● TRY IT:
Rewrite the records below with "approximately" changed to "roughly" and everything else unchanged. Leave the pictures out of your version.

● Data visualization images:
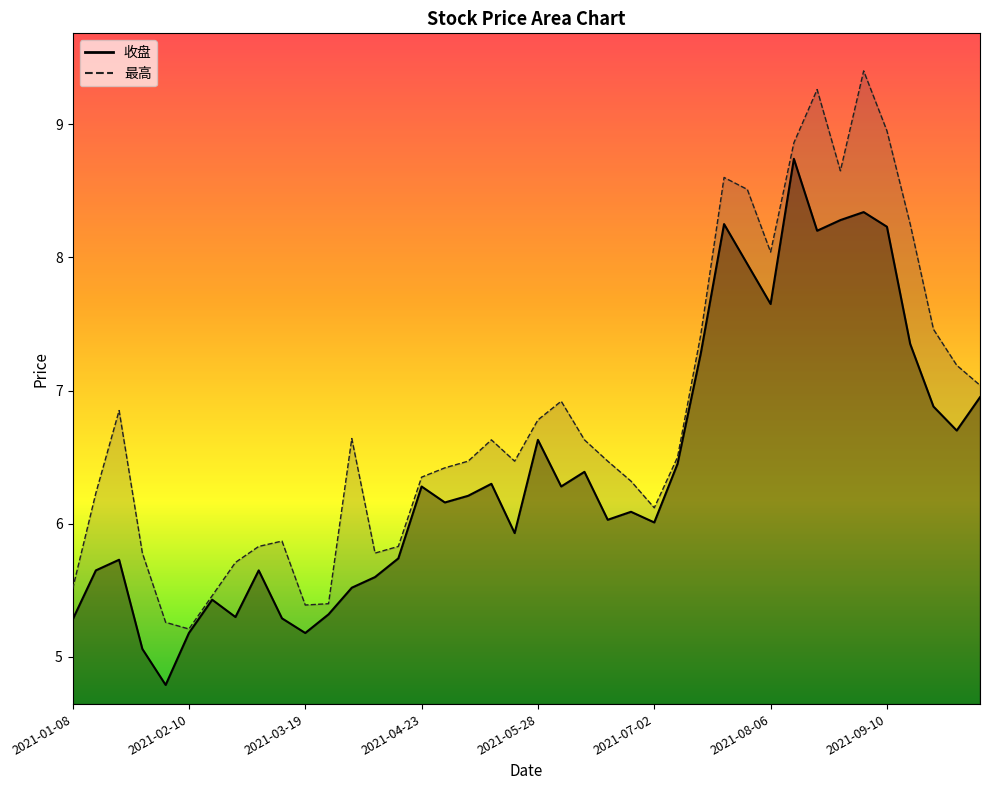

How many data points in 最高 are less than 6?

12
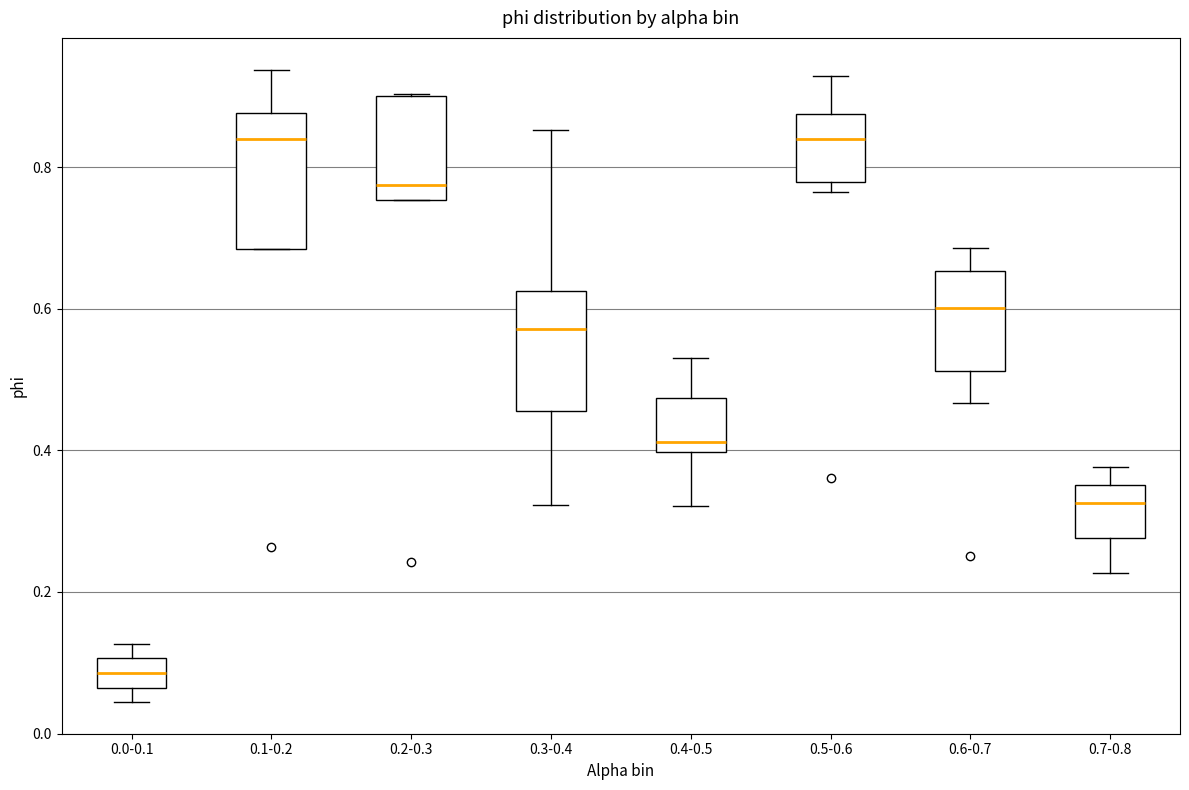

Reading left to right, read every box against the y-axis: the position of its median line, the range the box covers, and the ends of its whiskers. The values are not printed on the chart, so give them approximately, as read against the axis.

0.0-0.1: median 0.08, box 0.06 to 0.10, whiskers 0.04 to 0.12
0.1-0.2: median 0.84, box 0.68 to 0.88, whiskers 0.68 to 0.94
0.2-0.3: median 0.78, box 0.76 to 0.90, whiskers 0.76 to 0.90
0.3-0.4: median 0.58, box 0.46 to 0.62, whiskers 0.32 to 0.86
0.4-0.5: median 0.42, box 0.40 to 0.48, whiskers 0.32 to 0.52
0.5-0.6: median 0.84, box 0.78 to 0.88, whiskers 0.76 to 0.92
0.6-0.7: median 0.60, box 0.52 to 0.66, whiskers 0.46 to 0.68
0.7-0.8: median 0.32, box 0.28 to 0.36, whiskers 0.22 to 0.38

● RESULT BELOW:
How many data points in 最高 are less than 6?

12

Reading left to right, read every box against the y-axis: the position of its median line, the range the box covers, and the ends of its whiskers. The values are not printed on the chart, so give them roughly, as read against the axis.

0.0-0.1: median 0.08, box 0.06 to 0.10, whiskers 0.04 to 0.12
0.1-0.2: median 0.84, box 0.68 to 0.88, whiskers 0.68 to 0.94
0.2-0.3: median 0.78, box 0.76 to 0.90, whiskers 0.76 to 0.90
0.3-0.4: median 0.58, box 0.46 to 0.62, whiskers 0.32 to 0.86
0.4-0.5: median 0.42, box 0.40 to 0.48, whiskers 0.32 to 0.52
0.5-0.6: median 0.84, box 0.78 to 0.88, whiskers 0.76 to 0.92
0.6-0.7: median 0.60, box 0.52 to 0.66, whiskers 0.46 to 0.68
0.7-0.8: median 0.32, box 0.28 to 0.36, whiskers 0.22 to 0.38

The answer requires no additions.